I stay because I am a patriot. Because I wish to be a founder of life in the homeland for the everyday, with the tenderness of one who believes and does not renounce. I stay because my non-heteronormative gender identity is also part of this soil, and from it I live, fight, and love with pride.

I stay because, as Silvio sings, “I die as I lived.” With my heart set on this land. With the conviction that staying is another act of love.

If ever someone needs to leave, it won’t be me. It won’t be those who believe in the beauty, virtue, dignity, and emancipation of this land. 

We, those who dream and act, stay. Because Cuba is not abandoned: it is transformed in its radicality.

Note: I’m not disparaging or judging the decision or obligation of many dear people I know to leave. I’m speaking about my personal decision so far.”
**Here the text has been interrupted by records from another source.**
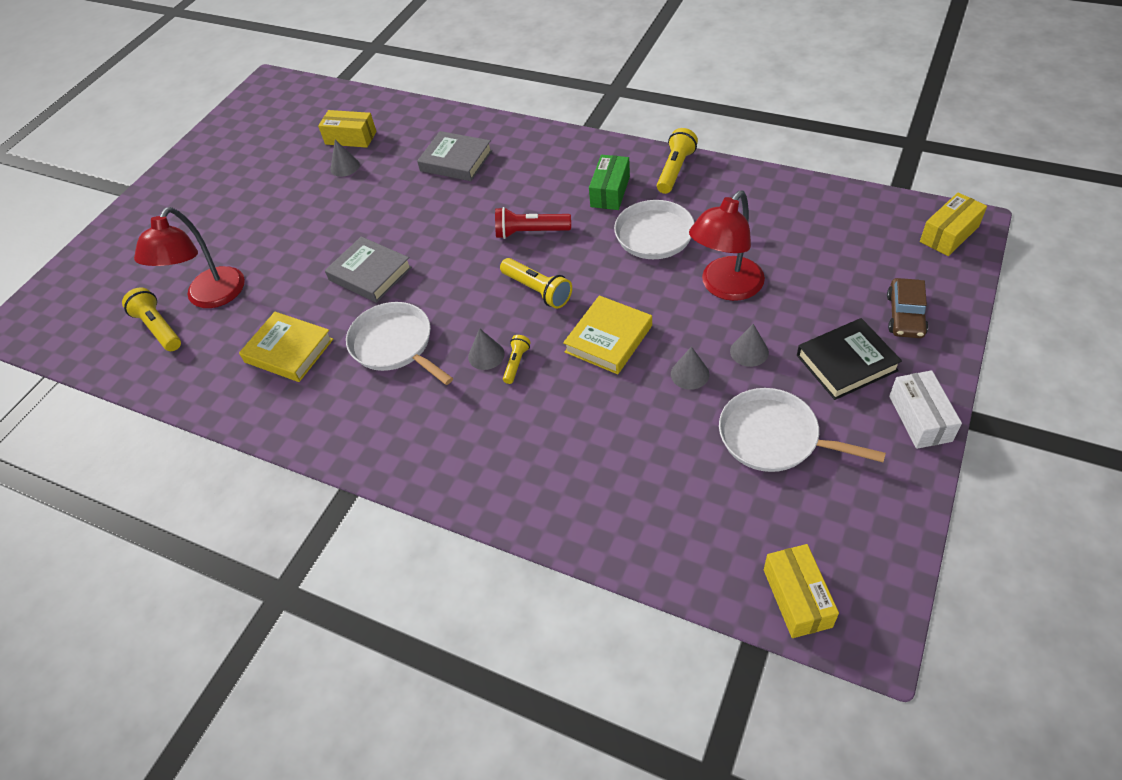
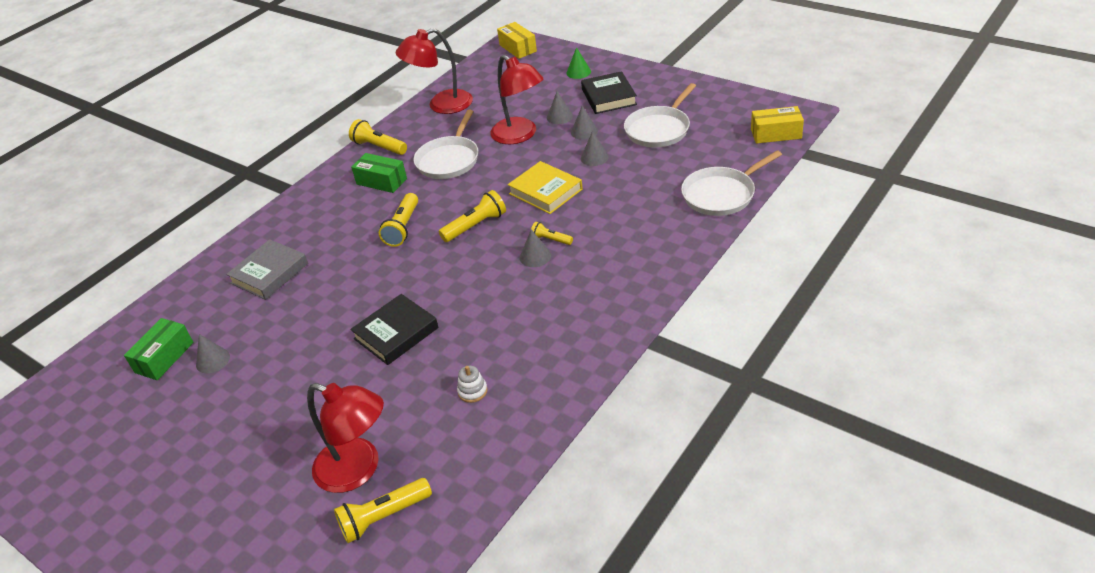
camera: 80 degrees left, 10 degrees down
(289, 351) = (472, 391): yellow book -> white stacking toy
(351, 138) = (164, 357): yellow box -> green box
(370, 274) = (396, 333): grey book -> black book
(395, 344) = (498, 313): white pan -> white pan (721, 194)
(530, 232) = (403, 227): red flashlight -> yellow flashlight
(777, 197) = (441, 105): none -> red lamp
(780, 318) = (559, 116): none -> grey cone
(905, 315) = (578, 72): brown car -> green cone
(920, 418) = (660, 78): white box -> none

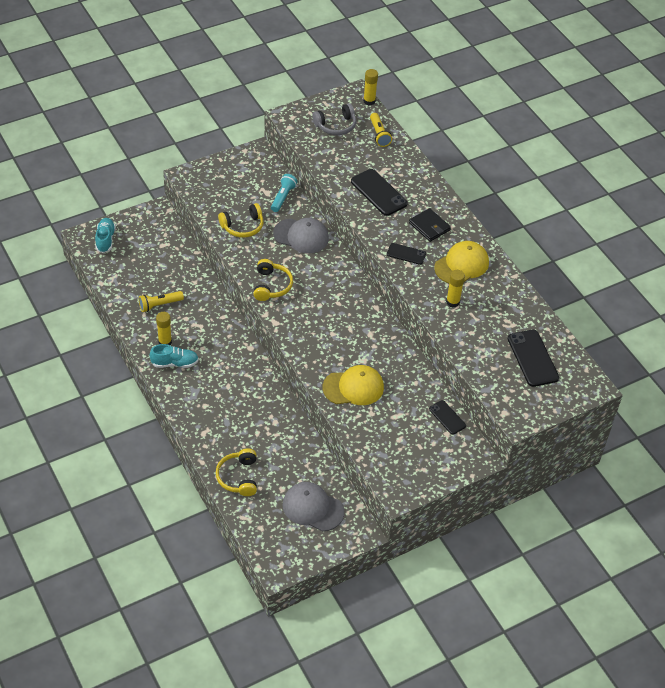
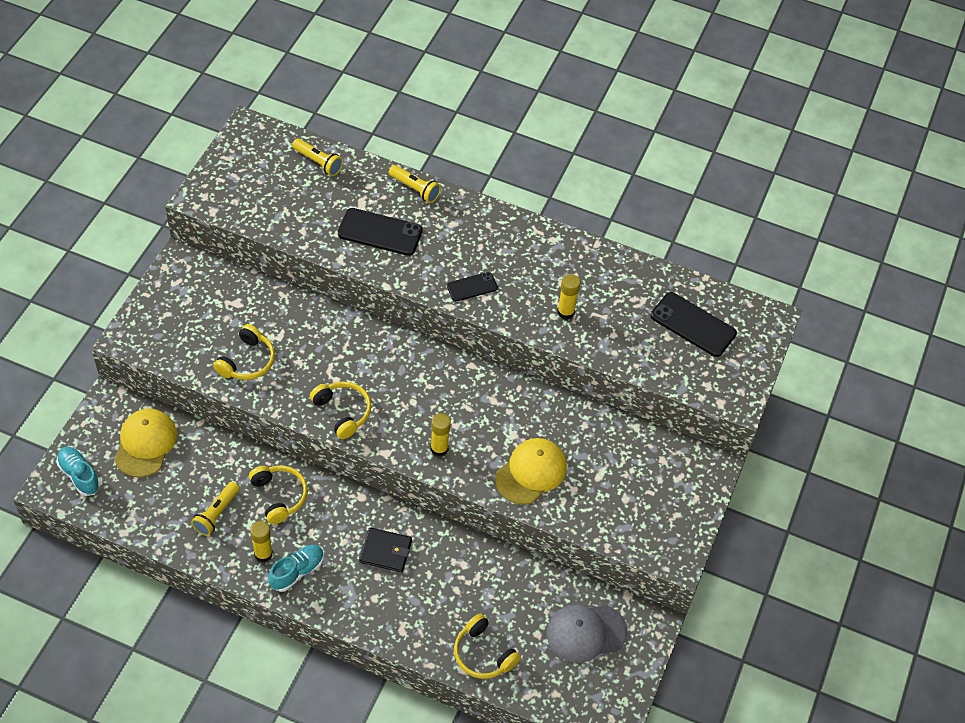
camera: 40 degrees left, 5 degrees up
(203, 317) = (279, 496): none -> yellow headphones
(283, 197) = (259, 298): turquoise flashlight -> none
(301, 236) = (321, 332): grey cap -> none
(336, 125) = (262, 179): grey headphones -> none
(369, 101) = (271, 128): yellow glue stick -> yellow glue stick (439, 449)
(425, 181) = (415, 189): none -> yellow flashlight
(429, 226) = (466, 240): black wallet -> black wallet (385, 551)
(447, 417) = (647, 442): black phone -> none
(461, 265) = (537, 264): yellow cap -> yellow cap (145, 444)

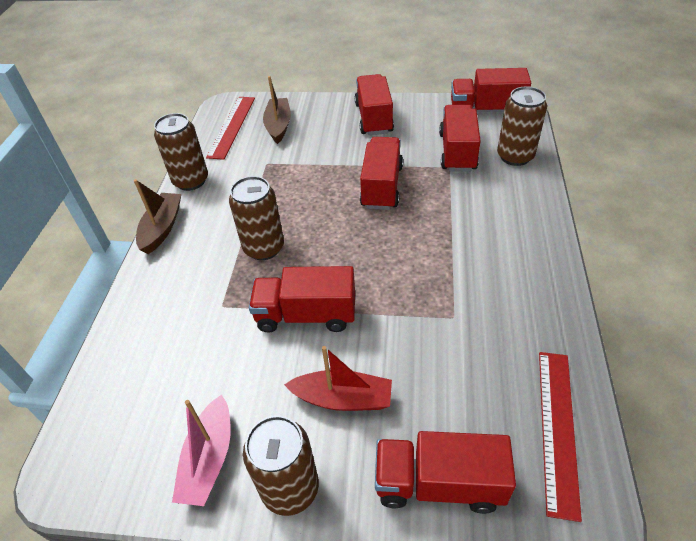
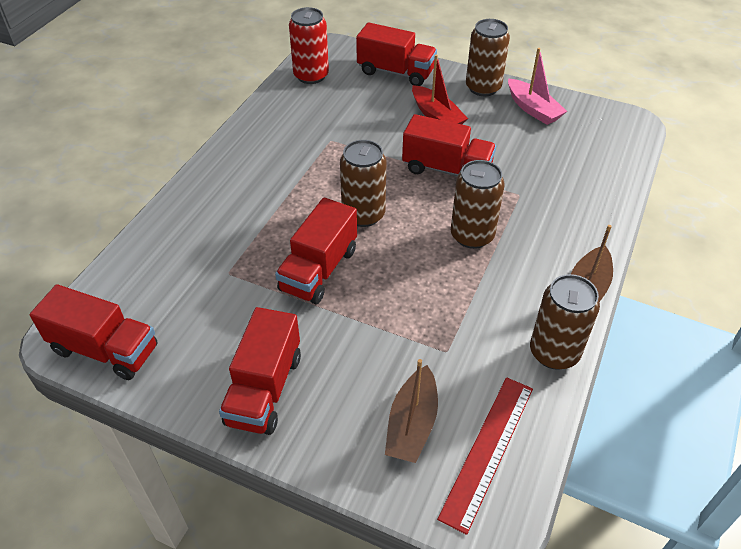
camera: 165 degrees left, 0 degrees up
(209, 459) = (533, 109): pink boat -> pink boat turned 120 degrees clockwise
(342, 398) = (436, 116): red boat -> red boat turned 150 degrees counterclockwise
(457, 152) = (201, 291): red truck -> none
(515, 156) = (145, 264): brown can -> brown can (363, 215)
(558, 428) = (311, 76): red ruler -> red can

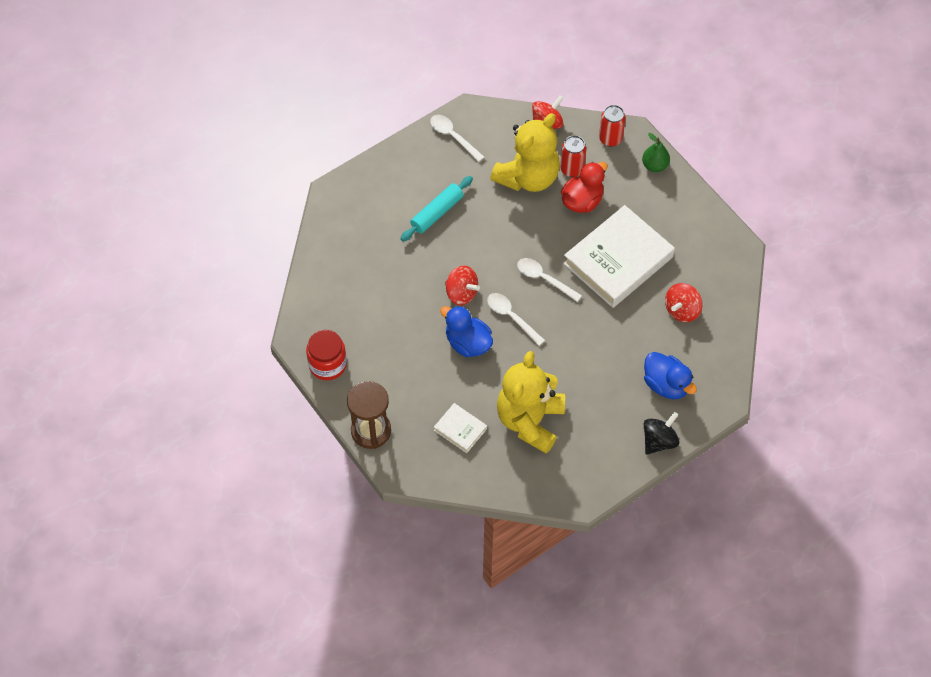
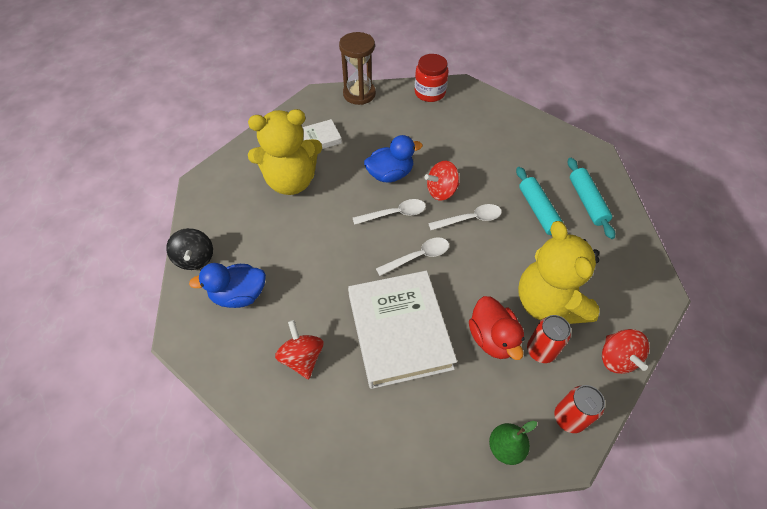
camera: 120 degrees right, 5 degrees down
(403, 182) = (587, 202): none -> turquoise rolling pin
(453, 136) = (629, 263): white spoon -> white spoon (470, 219)
(530, 421) = (291, 181): yellow teddy bear -> yellow teddy bear turned 120 degrees clockwise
Sunday’s worship was focused on singing the hymns so loved by the Cubans just as they love their homeland and heritage. Despite the diaspora created by the current situation and its devastating effects on family life, music and fellowship still enliven the spirits of Cubans at home and abroad. Let us celebrate this amazing partnership.

La paz de Diós,

D. H. and Craig

Craig Henry and DH Clark (left) are founding members of Alliance partner congregation, Northminster Church in Monroe, Louisiana. They have been steadfast supporters of the Alliance for many decades and are instrumental to the continued success of the Alliance’s partnership with The Fraternity of Baptist Churches of Cuba (FIBAC).